Estas celebridades da Internet são maioritariamente rapazes, algures na casa dos 20 anos (uns parecem aspirantes a Nikolas Ferreira à portuguesa), que criaram comunidades com métricas de produtividade, seguidores, visualizações e engagement significativos. Eles alimentam as redes com vários posts e vídeos em que falam sobre os mais variados temas da actualidade: da manifestação da habitação aos debates parlamentares, passando pela estátua de Camilo.

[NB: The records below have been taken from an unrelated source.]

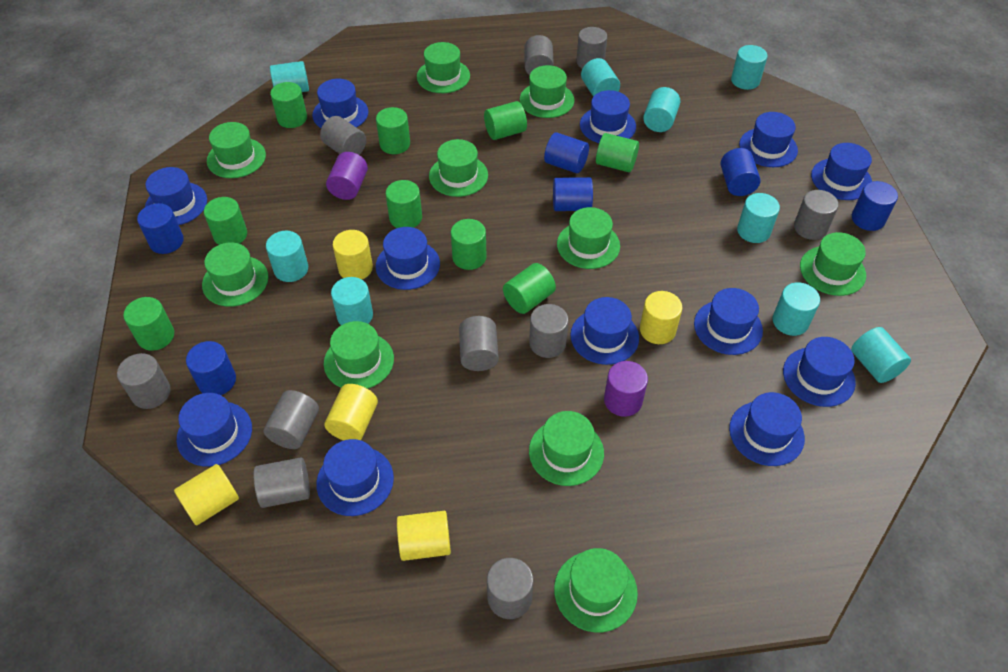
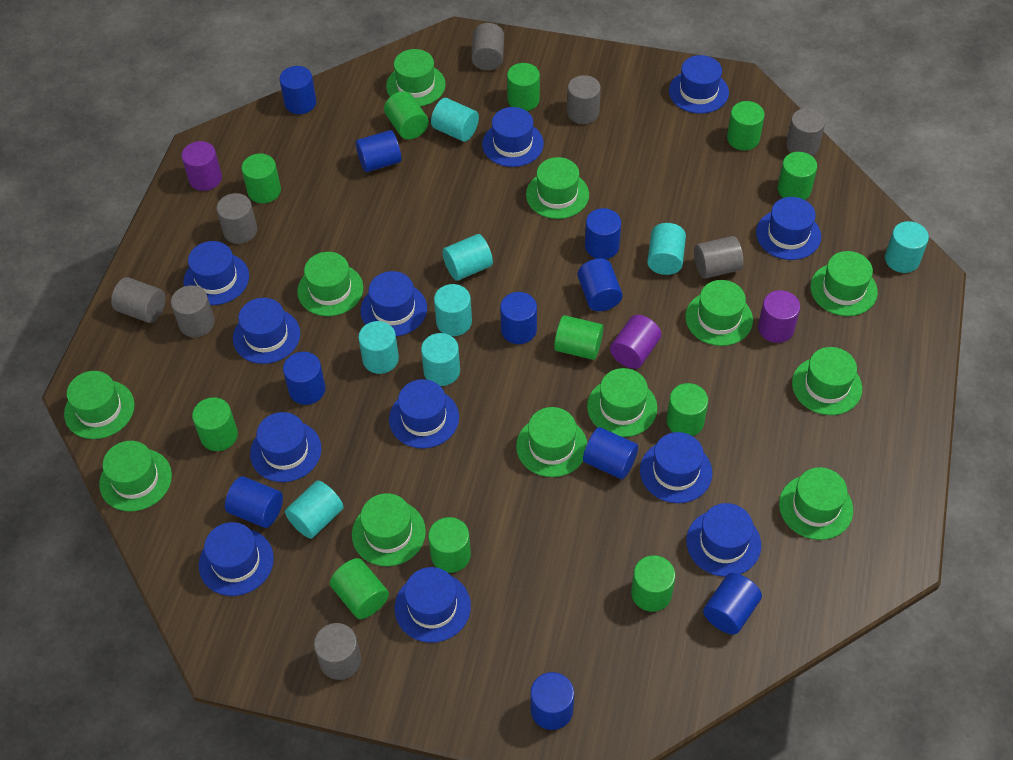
blue cylinder: 6 -> 10
green cylinder: 9 -> 11
green hat: 10 -> 12
grey cylinder: 10 -> 8
purple cylinder: 2 -> 3
turquoise cylinder: 9 -> 8
yellow cylinder: 5 -> 0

Tendo como alvo o país mainstream, um dos seus tópicos predilectos são os media. Estes criadores de conteúdos alimentam a hostilidade com vídeos em que alertam para as estratégias veladas destes grandes “produtores de mentiras”, enquanto se investem da tarefa de corrigir o que é “intencionalmente mal noticiado”. Mais do que fornecerem um canal de informação adicional para o público jovem, aspiram a ser alternativa ao consumo de notícias convencionais. Para tal, rentabilizam a desconfiança que vários estudos sinalizam: muitos jovens expressam um cepticismo em relação à comunicação social e supõem que grande parte do jornalismo é impreciso ou tendencioso.

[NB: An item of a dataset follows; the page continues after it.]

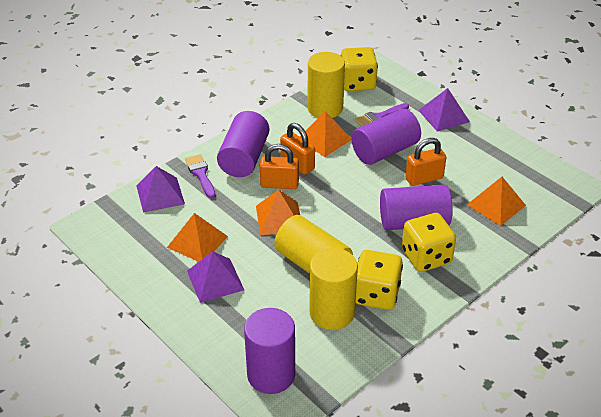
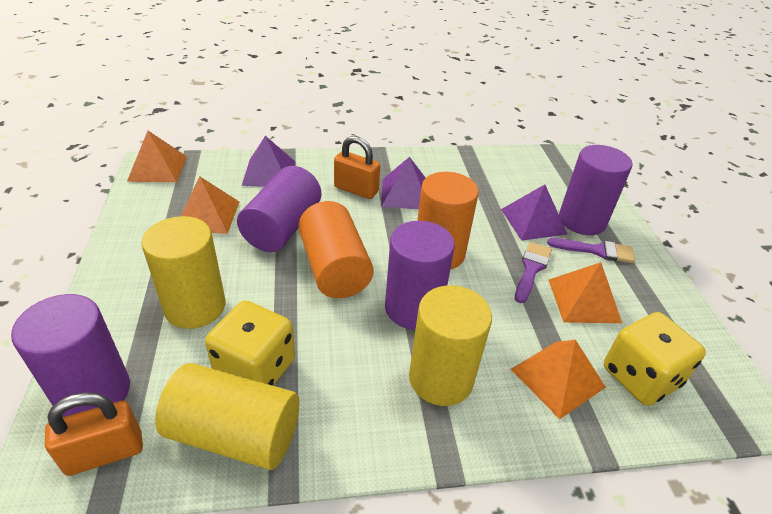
orange cylinder: 0 -> 2
orange padlock: 3 -> 2
yellow dice: 3 -> 2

Desengane-se quem ache que estamos perante lobos solitários e isolados. Estes jovens falam directamente com os seus públicos, pedem-lhes feedback e reconhecem-nos como uma componente fundamental na promoção dos seus canais e causas políticas. A visibilidade granjeada é potenciada pelas ligações que os influencers estabelecem entre si através de um sistema de participações cruzadas: entrevistam-se mutuamente, promovem debates conjuntos e fazem reacts uns aos outros. Estas colaborações rentabilizam as lógicas algorítmicas, essenciais para amplificarem a sua exposição e multiplicarem os seus públicos – que, por sua vez, são expostos a outros conteúdos e produtores que partilham os mesmos ideários radicais.

Neste ambiente composto por influenciadores interligados, está a ser criado um público para uma rede alternativa de influência. Esta rede faz parte de uma nova estrutura de modelação da opinião pública que está a medrar no espaço digital, mas que se liga a bolsas anti-establishment em espaços tradicionais de poder. O movimento luta pela redefinição do que é a democracia, a liberdade de expressão, a participação política ou a intervenção pública. Luta por um novo mainstream radicalizado.

Estes produtores de conteúdos filmam muitos dos seus vídeos em lugares inusitados, como quartos ou cozinhas, e expressam-se de modo tosco e ziguezagueado. Desconhecem ou rejeitam modelos tradicionais de credibilidade, como o conhecimento profissional e a reputação institucional. Para eles, os códigos da autenticidade e intimidade em rede são potenciadores de confiança e credibilidade. Onde Joana Marques e os seus fãs vêem (compreensivelmente) comicidade, os seguidores daqueles influencers vêem marcas de genuinidade e verdade. Enquanto o Portugal mainstream ri, há um país em (trans)formação que não tem graça nenhuma.